People naturally like learning some things and dislike learning others. The idea that if some learning is not interesting to everyone is misguided.

And no, something being useful and relevant does not make it interesting on itself. Even if you know it is useful you can just dislike having to learn it.

What is wrong with focusing on what you find interesting and doing only what is really necessary of what you do not? The problem is forcing everyone, regardless of talents or interests or aims, to follow the same curriculum

If you know its useful you are still motived. if you are motivated overall you will develop the discipline to get through what you do not find interesting and put the work in. it avoids situations like this from the first comment in this thread: "they would simply never study or do the homework I assigned them, and then they would do terrible on tests and I'd be stuck having to give them a bad grade."

this is exactly how you create a population that is mathematically illiterate and ripe for manipulation by foreign powers and marketing agencies.

Our society and any democracy relies on a shared minimum level of competence. If you cannot compare costs per unit, do not understand basic biology, or cannot compare evidence, just because it does not interest you, you are cannot function in modern society.

Quite the opposite. A better education overall makes you better at maths, and more able to think critically. Killing kids love of learning is not the way to a better education. Drilling and memorising does not help you learn to think better. Engaging with things you are interested in does.

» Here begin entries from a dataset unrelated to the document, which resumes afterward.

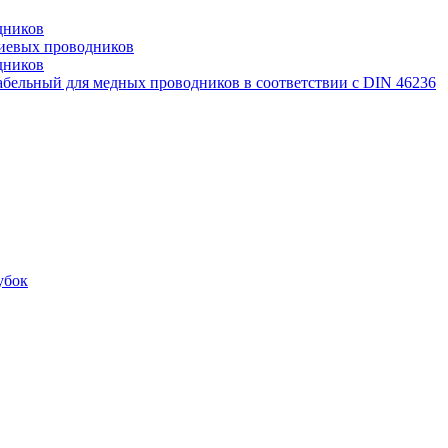
дников
иевых проводников
дников
бельный для медных проводников в соответствии с DIN 46236
убок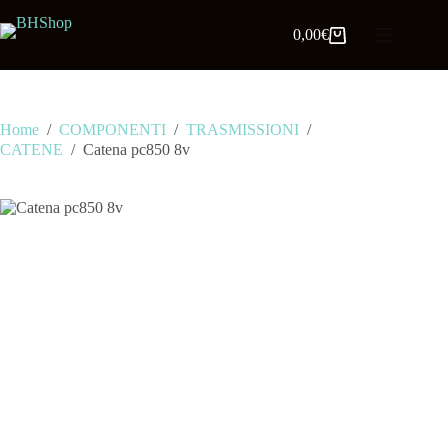
0,00
€
Home
/
COMPONENTI
/
TRASMISSIONI
/
CATENE
/
Catena pc850 8v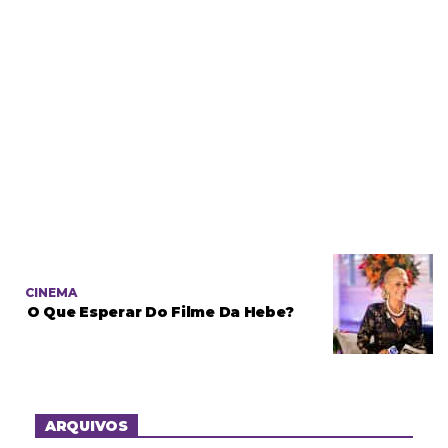
CINEMA
O Que Esperar Do Filme Da Hebe?
ARQUIVOS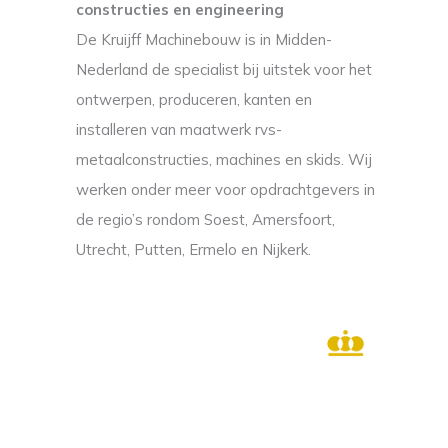
constructies en engineering
De Kruijff Machinebouw is in Midden-
Nederland de specialist bij uitstek voor het
ontwerpen, produceren, kanten en
installeren van maatwerk rvs-
metaalconstructies, machines en skids. Wij
werken onder meer voor opdrachtgevers in
de regio’s rondom Soest, Amersfoort,
Utrecht, Putten, Ermelo en Nijkerk.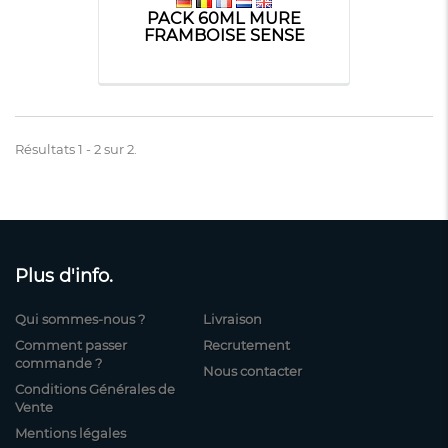
PACK 60ML MURE
FRAMBOISE SENSE
Résultats 1 - 2 sur 2.
Plus d'info.
Qui sommes-nous ?
Livraison
Comment passer
Recrutement
commande ?
Nous contacter
Conditions Générales de
Vente
Mentions légales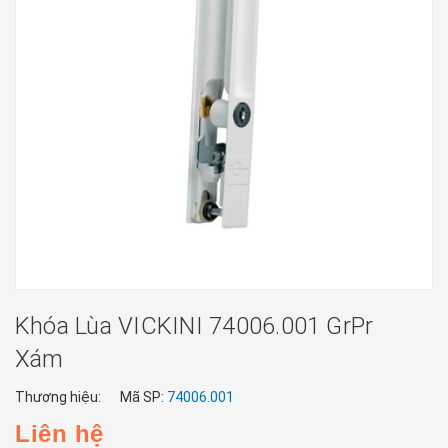
Khóa Lùa VICKINI 74006.001 GrPr
Xám
Thương hiệu:
Mã SP:
74006.001
Liên hệ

I find it very frustrating that people just refuse to believe there cannot be a better way to do things despite all the evidence (many, many academic studies) and the experience of people who have tried doing something different.

> If you cannot compare costs per unit

You are missing the point. You can make learning to do these things fun so kids want to do it. They will find a need for basic arithmetic to do something else and learn at that point.

> do not understand basic biology

Why not? Lots of people do not know basic biology after going through the school system.

> or cannot compare evidence

Why would someone who follows interests not be able to compare evidence? Every field has arguments and requires evidence.

For all these, my experience (and the available more formal evidence) is that allowing kids to follow interests (with guidance, help, suggestions as required) leads to far better results than forcing them to sit through a rigid and boring curriculum.